We're trying to find the length of BC and to do that we can once again use sine law.

We already know BO and CO are both 10 cm and we know all the angles.

$\displaystyle \frac{\sin107.92}{BC}=\frac{sin36.04}{10}$

That works out to be 16.17 centimetres.

The difficult part of this question is finding the length of the metal band that isn't in contact with the two poles.

I just realized I made an error in solving this question so I'm winging it.

ABC and ADO are both 30 60 90 triangles.

AB is $\displaystyle 15\sqrt{3}$

AD is $\displaystyle 5\sqrt{3}$

So to find DB just subract AD from AB.

$\displaystyle 15\sqrt{3}-5\sqrt{3}=10\sqrt{3}$

There are two equal lengths of metal band that are not in contact with the two circles so I double that answer to $\displaystyle 20\sqrt{3}$

Now it is quite easy to find the rest just use $\displaystyle 2\pi r$ for both circles. Since I just need half the circumference for both circles I can drop the 2 from that equation.

$\displaystyle \pi5=15.71$

$\displaystyle \pi15=47.12$

So to find the total length of the metal band just add all those up. $\displaystyle 15.71+47.12+20\sqrt{3}=97.47$

So the length of the metal band is 97.47 centimetres.

The total diameter of the large circle is 12. Let the second largest be $\displaystyle 12-x$ and the smallest $\displaystyle x$.

Bear with me, this is a cumbersome equation.

$\displaystyle \frac{4}{9}\pi(\frac{12}{2})^2=\pi(\frac{12}{2})^2-\pi(\frac{12-x}{2})^2-\pi(\frac{x}{2})^2$

Simplifying that I got $\displaystyle -\frac{1}{2}x^2+6x-16=0$

That's a quadratic equation!

Using the quadratic formula I find that x equals 4 and 8.

so the diameter of the smallest circle is 4 centimetres and the second smallest circles is 8 centimetres.

This is a very poor excuse of a diagram but I think it'll suffice.

OF=H

OE=15-H

CD=X

AB=2x

$\displaystyle OD^2=OF^2+DF^2$

$\displaystyle 100=h^2+\frac{x^2}{4}$

$\displaystyle 400=4h^2+x^2$

$\displaystyle x^2=400-4h^2$

$\displaystyle OB^2=OE^2+EB^2$

$\displaystyle 100=(15-h)^2+x^2$

Substitue $\displaystyle x^2$ with $\displaystyle 400-4h^2$ and expand $\displaystyle 15-h^2$

$\displaystyle 100=225+h^2-30h+400-4h^2$

$\displaystyle 100=625-3h^2-30$

$\displaystyle 3h^2+30h-525=0$

$\displaystyle h^2+10h-175=0$

Woohoo! Anoyther quadratic equation!

Plug that into the quadractic formula leaves me with

$\displaystyle x=8.1$ and a negative value that I don't need.

So CD is 8.1 centimetres.

Since AB is double CD AB is 16.2 centimetres.

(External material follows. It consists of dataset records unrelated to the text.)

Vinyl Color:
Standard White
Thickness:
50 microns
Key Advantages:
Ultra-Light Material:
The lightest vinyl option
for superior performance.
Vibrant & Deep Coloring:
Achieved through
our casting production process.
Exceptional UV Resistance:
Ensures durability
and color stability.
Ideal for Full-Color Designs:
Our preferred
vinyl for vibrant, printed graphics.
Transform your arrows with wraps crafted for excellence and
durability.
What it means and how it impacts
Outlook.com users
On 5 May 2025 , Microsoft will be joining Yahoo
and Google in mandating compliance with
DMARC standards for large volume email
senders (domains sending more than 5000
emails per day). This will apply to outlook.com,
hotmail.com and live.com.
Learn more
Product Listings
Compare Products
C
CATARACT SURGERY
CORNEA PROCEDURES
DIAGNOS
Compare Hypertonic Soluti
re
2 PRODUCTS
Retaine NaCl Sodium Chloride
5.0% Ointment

Similar question to the one that I just answered.

I know that the diameter of the biggest circle is 10+YZ. Therefore the area is $\displaystyle \pi(\frac{10+YZ}{2})^2$

The area of the unshaded region is $\displaystyle \pi(\frac{YZ}{2})^2$

Since the unshaded and shaded regions have the same area I can set up an equation to solve for YZ.

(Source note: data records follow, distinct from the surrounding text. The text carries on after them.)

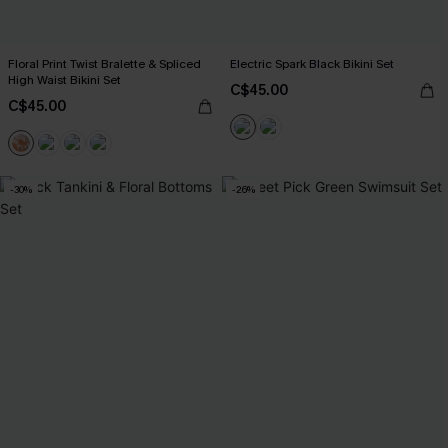
Floral Print Twist Bralette & Spliced
Electric Spark Black Bikini Set
High Waist Bikini Set
C$45.00
C$45.00
-30%
-26%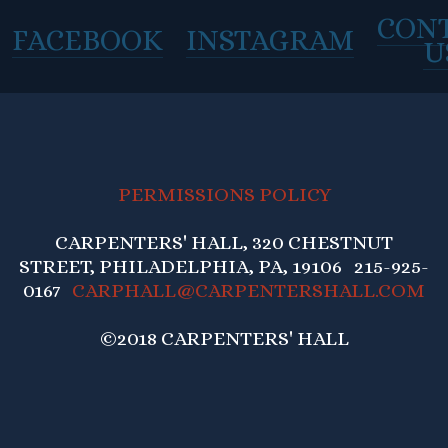
CON
FACEBOOK
INSTAGRAM
U
PERMISSIONS POLICY
CARPENTERS' HALL, 320 CHESTNUT
STREET, PHILADELPHIA, PA, 19106 215-925-
0167
CARPHALL@CARPENTERSHALL.COM
©2018 CARPENTERS' HALL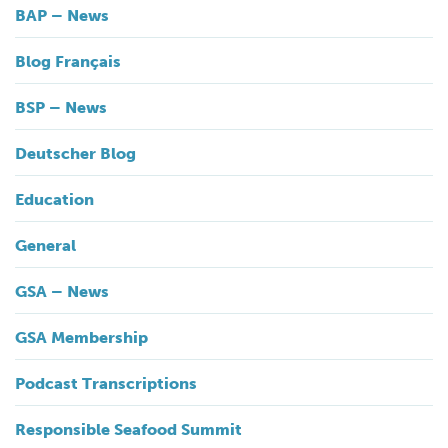
BAP – News
Blog Français
BSP – News
Deutscher Blog
Education
General
GSA – News
GSA Membership
Podcast Transcriptions
Responsible Seafood Summit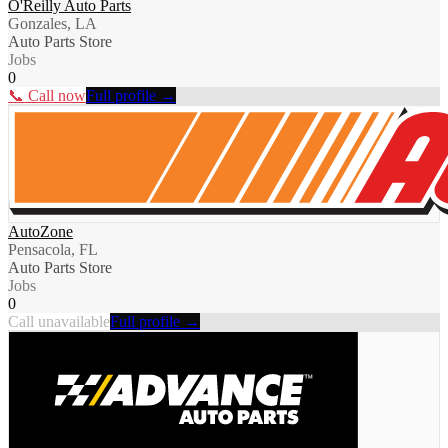
O'Reilly Auto Parts
Gonzales, LA
Auto Parts Store
Jobs
0
📞 Call now
Full profile →
AutoZone
Pensacola, FL
Auto Parts Store
Jobs
0
Call unavailable
Full profile →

$\displaystyle \pi(\frac{YZ}{2})^2+\pi(\frac{YZ}{2})^2=\pi(\frac{ 10+YZ}{2})^2$

Simplifying that I got $\displaystyle YZ^2-20x-100=0$

Another quadratic equation.

Using the quadratic formula I get $\displaystyle YZ=24.14, -4.14$

I don't need the negative.

So YZ=24.14 centimetres.

I've reread this post several times and I've found a few errors however it's more than likely some have slipped through. There's also the possibility that I have actually made mistakes when solving this on paper (For the most part I just typed out my work). Once again these are supposed to be "hard" geometry questions and I did have some difficulty solving them so I'd be great if anyone reading the thread could go over any of the questions and see if I've erred.

edit: Imageshack seems to be a bit iffy so I've included a zip file of all the images in case anyone has troubles viewing the images.